#### Supplied information
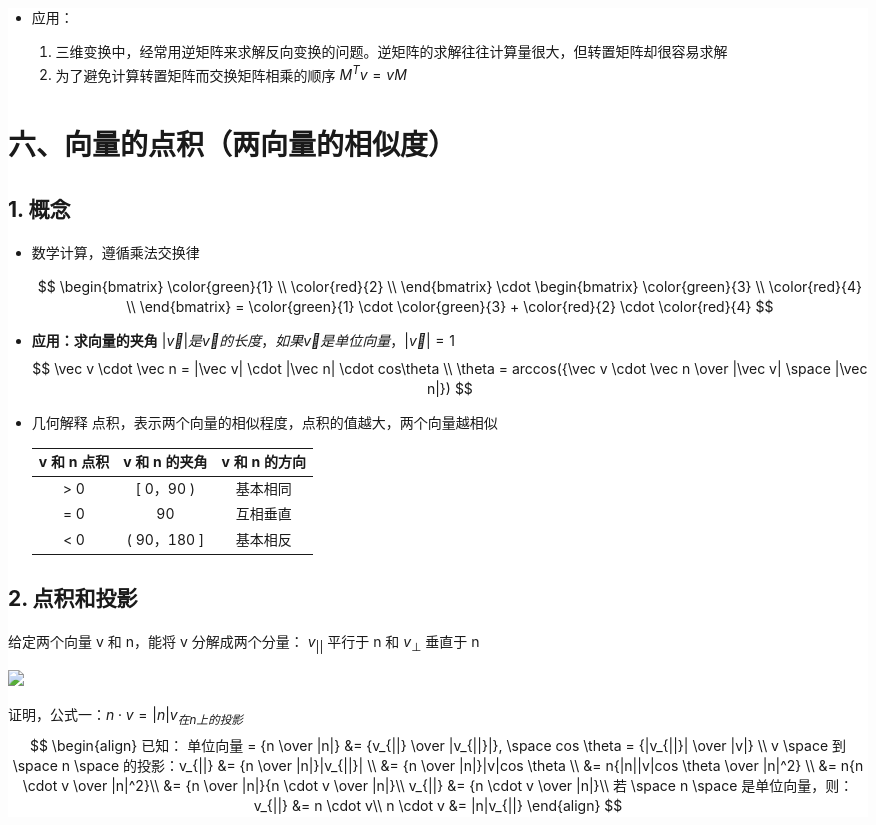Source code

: - 应用：

  1. 三维变换中，经常用逆矩阵来求解反向变换的问题。逆矩阵的求解往往计算量很大，但转置矩阵却很容易求解
  2. 为了避免计算转置矩阵而交换矩阵相乘的顺序
     $M^Tv = vM$





# 六、向量的点积（两向量的相似度）

## 1. 概念

- 数学计算，遵循乘法交换律

  $$
  \begin{bmatrix} 
  \color{green}{1} \\  \color{red}{2} \\ 
  \end{bmatrix} \cdot
  \begin{bmatrix} 
  \color{green}{3} \\  \color{red}{4} \\ 
  \end{bmatrix} = \color{green}{1} \cdot \color{green}{3} + \color{red}{2} \cdot \color{red}{4}
  $$

- **应用：求向量的夹角**
  $|\vec v| 是 \vec v 的长度，如果 \vec v是单位向量，|\vec v| = 1$
  $$
  \vec v \cdot \vec n = |\vec v| \cdot |\vec n| \cdot cos\theta \\
  \theta = arccos({\vec v \cdot \vec n \over |\vec v| \space |\vec n|})
  $$

- 几何解释
  点积，表示两个向量的相似程度，点积的值越大，两个向量越相似

  | v 和 n 点积 | v 和 n 的夹角 | v 和 n 的方向 |
  | :---------: | :-----------: | :-----------: |
  |    \> 0     |   [ 0，90 )   |   基本相同    |
  |     = 0     |      90       |   互相垂直    |
  |     < 0     |  ( 90，180 ]  |   基本相反    |



## 2. 点积和投影

给定两个向量 v 和 n，能将 v 分解成两个分量： $v_{||}$ 平行于 n 和 $v_{\bot}$ 垂直于 n 

![](images/vectorProject.png)

证明，公式一：$n \cdot v = |n|v_{在n上的投影}$ 
$$
\begin{align}
已知： 单位向量 = {n \over |n|} &= {v_{||} \over |v_{||}|}, \space 
cos \theta = {|v_{||}| \over |v|} \\
v \space 到 \space n \space 的投影：v_{||} 
&= {n \over |n|}|v_{||}| \\
&= {n \over |n|}|v|cos \theta \\
&= n{|n||v|cos \theta \over |n|^2} \\
&= n{n \cdot v \over |n|^2}\\
&= {n \over |n|}{n \cdot v \over |n|}\\
v_{||} &= {n \cdot v \over |n|}\\
若 \space n \space 是单位向量，则：v_{||} &= n \cdot v\\
n \cdot v &= |n|v_{||}
\end{align}
$$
########
**Task instructions**
Would you write out all of the records exactly, omitting the pictures?

**Answer to the exercise**
Source code

: - 应用：

  1. 三维变换中，经常用逆矩阵来求解反向变换的问题。逆矩阵的求解往往计算量很大，但转置矩阵却很容易求解
  2. 为了避免计算转置矩阵而交换矩阵相乘的顺序
     $M^Tv = vM$





# 六、向量的点积（两向量的相似度）

## 1. 概念

- 数学计算，遵循乘法交换律

  $$
  \begin{bmatrix} 
  \color{green}{1} \\  \color{red}{2} \\ 
  \end{bmatrix} \cdot
  \begin{bmatrix} 
  \color{green}{3} \\  \color{red}{4} \\ 
  \end{bmatrix} = \color{green}{1} \cdot \color{green}{3} + \color{red}{2} \cdot \color{red}{4}
  $$

- **应用：求向量的夹角**
  $|\vec v| 是 \vec v 的长度，如果 \vec v是单位向量，|\vec v| = 1$
  $$
  \vec v \cdot \vec n = |\vec v| \cdot |\vec n| \cdot cos\theta \\
  \theta = arccos({\vec v \cdot \vec n \over |\vec v| \space |\vec n|})
  $$

- 几何解释
  点积，表示两个向量的相似程度，点积的值越大，两个向量越相似

  | v 和 n 点积 | v 和 n 的夹角 | v 和 n 的方向 |
  | :---------: | :-----------: | :-----------: |
  |    \> 0     |   [ 0，90 )   |   基本相同    |
  |     = 0     |      90       |   互相垂直    |
  |     < 0     |  ( 90，180 ]  |   基本相反    |



## 2. 点积和投影

给定两个向量 v 和 n，能将 v 分解成两个分量： $v_{||}$ 平行于 n 和 $v_{\bot}$ 垂直于 n 

![](images/vectorProject.png)

证明，公式一：$n \cdot v = |n|v_{在n上的投影}$ 
$$
\begin{align}
已知： 单位向量 = {n \over |n|} &= {v_{||} \over |v_{||}|}, \space 
cos \theta = {|v_{||}| \over |v|} \\
v \space 到 \space n \space 的投影：v_{||} 
&= {n \over |n|}|v_{||}| \\
&= {n \over |n|}|v|cos \theta \\
&= n{|n||v|cos \theta \over |n|^2} \\
&= n{n \cdot v \over |n|^2}\\
&= {n \over |n|}{n \cdot v \over |n|}\\
v_{||} &= {n \cdot v \over |n|}\\
若 \space n \space 是单位向量，则：v_{||} &= n \cdot v\\
n \cdot v &= |n|v_{||}
\end{align}
$$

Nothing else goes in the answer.